Foreword

Portrait of NASA Administrator Michael Griffin
Michael D. Griffin
Administrator

National Aeronautics and Space Administration

In our increasingly competitive global economy, strategic U.S. leadership in aeronautics research and space exploration is a critical component of America’s strength and vitality.

Through our focused work, the men and women of NASA are dedicated to expanding civilization’s exploration and scientific horizons in the air and in space and to bringing the inner solar system into our sphere of commerce. I am proud to lead an agency that draws on the exploration imperative found in the human soul to stoke the fires of inspiration and innovation in our citizenry.

The vibrancy of NASA’s work can be seen in our current activities, ongoing plans for the future, and international recognition of our achievements.

In 2007, during the space shuttle’s 25th anniversary year, three shuttle missions advanced construction work on the International Space Station, adding significantly to the capabilities of this orbiting research outpost and setting the stage for continued expansion of the station’s size and research capabilities. We also announced plans for a fifth shuttle servicing mission to the Hubble Space Telescope, now slated for 2008, to extend and improve the telescope’s capabilities through 2013.

Looking forward, NASA took major steps to realize the national goal of establishing a permanent base on the lunar surface by 2024 in cooperation with many space-faring nations. In August 2006, we selected a prime contractor to build the Orion crew exploration vehicle, America’s next human-rated spacewcraft, to be operational by 2015. Last fall, our next-generation launch vehicle, the Ares I, successfully completed its systems requirement review. In December, NASA unveiled an initial Global Exploration Strategy and lunar architecture which details how sustained lunar exploration will advance science, commerce, and technology development and help us prepare for later journeys to Mars and other destinations.

Throughout the year, NASA orbiting spacecraft and rovers continued to expand our understanding of the Red Planet and lay the groundwork for future surface missions. Also, NASA launched the New Horizons spacecraft to Pluto and twin STEREO spacecraft that produce three-dimensional views of the Sun; recovered comet and interstellar dust particles from the successful Stardust mission; and through our Cassini mission, possibly discovered evidence of liquid water reservoirs that erupt in Yellowstone-like geysers on Saturn’s moon Enceladus.

Closer to home, NASA’s Earth science team launched the CloudSat and CALIPSO spacecraft to study the role that clouds and aerosols play in regulating Earth’s weather, climate, and air quality. And we restructured our aeronautics research portfolio to return to long-term, cutting-edge, fundamental research required to enable the next generation air transportation system and to support our future space missions.

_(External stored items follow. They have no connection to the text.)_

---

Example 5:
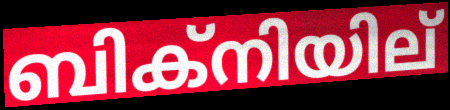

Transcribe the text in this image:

ബിക്നിയില്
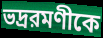
ভদ্ররমণীকে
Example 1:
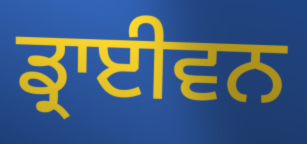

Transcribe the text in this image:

ਡ੍ਰਾਈਵਨ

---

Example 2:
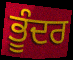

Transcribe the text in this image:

ਭੂੰਦਰ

Finally, the entire NASA community cheered the awarding in December of the 2006 Nobel Prize in Physics to Dr. John C. Mather, senior astrophysicist and senior project scientist at the Goddard Space Flight Center. Mather, the first NASA civil-servant employee to win the Nobel Prize, was honored along with George Smoot of the University of California at Berkeley for the “discovery of the black body form and anisotropy of the cosmic microwave background radiation.” Mather coordinated the science work of NASA’s Cosmic Background Explorer satellite, launched in 1989, which helped validate the Big Bang theory of the origin of the universe.

Fundamental scientific accomplishments like those of Dr. Mather and his colleagues remind us that there is no absolute requirement that NASA produce tangible, practical benefits for the public in everything we do. It is a happy byproduct of our work, however, that many of NASA’s missions and activities power innovation that creates new jobs, new markets, and new technologies. Consistent with our Agency’s charter, Spinoff 2007 highlights NASA’s work to “research, develop, verify, and transfer advanced aeronautics, space, and related technologies.” Among the useful NASA-derived technologies featured in Spinoff 2007 already receiving prominent use in the commercial and public sectors are:

  • A revolutionary method that makes the manufacture of carbon nanotubes safer and less expensive for researchers now creating next-generation electronics.

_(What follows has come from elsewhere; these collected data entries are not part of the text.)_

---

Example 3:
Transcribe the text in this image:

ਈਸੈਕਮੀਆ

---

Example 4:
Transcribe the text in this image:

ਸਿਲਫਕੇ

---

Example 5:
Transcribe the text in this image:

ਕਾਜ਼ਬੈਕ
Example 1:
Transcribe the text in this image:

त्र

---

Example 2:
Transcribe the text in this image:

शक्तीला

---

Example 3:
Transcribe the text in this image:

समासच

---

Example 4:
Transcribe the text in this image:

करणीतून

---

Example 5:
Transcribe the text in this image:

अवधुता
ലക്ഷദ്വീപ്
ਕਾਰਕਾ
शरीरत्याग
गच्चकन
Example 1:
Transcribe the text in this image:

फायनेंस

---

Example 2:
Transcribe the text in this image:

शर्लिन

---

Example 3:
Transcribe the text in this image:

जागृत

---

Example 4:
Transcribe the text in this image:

  • NASA-developed air traffic management software tools that are helping to streamline the flow of commercial flights across the entire National Airspace System.

  • A new, commercial, all-natural nutritional fat replacement and flavor enhancement product designed with help from NASA’s astronaut nutrition program that is now making everyday foods healthier.

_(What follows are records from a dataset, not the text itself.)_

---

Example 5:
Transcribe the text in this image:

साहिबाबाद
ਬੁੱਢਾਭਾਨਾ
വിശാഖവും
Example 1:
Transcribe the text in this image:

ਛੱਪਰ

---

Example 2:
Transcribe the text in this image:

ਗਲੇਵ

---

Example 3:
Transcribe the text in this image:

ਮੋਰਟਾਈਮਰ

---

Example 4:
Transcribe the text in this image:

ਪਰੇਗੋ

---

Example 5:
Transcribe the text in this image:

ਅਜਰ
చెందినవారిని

I often compare our Nation’s investment in space as being equivalent to an individual using a small proportion of their retirement account for a stock that contains the prospect of high risk and high reward. Great nations such as the United States can afford to keep their eyes on the heavens and invest in their long-term future, even as they address the public’s more day-to-day concerns. From such vision emanates the hope of continued leaps of progress that will significantly enhance our material lives and lift our collective spirits.